▸ **TASK INSTRUCTIONS**: Each entry needs to be reproduced exactly as it is.

Dataset items
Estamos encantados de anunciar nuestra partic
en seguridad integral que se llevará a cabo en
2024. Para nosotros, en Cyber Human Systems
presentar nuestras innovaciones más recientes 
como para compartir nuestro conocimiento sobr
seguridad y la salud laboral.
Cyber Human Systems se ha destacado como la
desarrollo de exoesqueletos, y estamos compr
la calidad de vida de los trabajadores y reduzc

▸ **OUTPUT OF THE EXERCISE**:
Estamos encantados de anunciar nuestra partic
en seguridad integral que se llevará a cabo en
2024. Para nosotros, en Cyber Human Systems
presentar nuestras innovaciones más recientes 
como para compartir nuestro conocimiento sobr
seguridad y la salud laboral.
Cyber Human Systems se ha destacado como la
desarrollo de exoesqueletos, y estamos compr
la calidad de vida de los trabajadores y reduzc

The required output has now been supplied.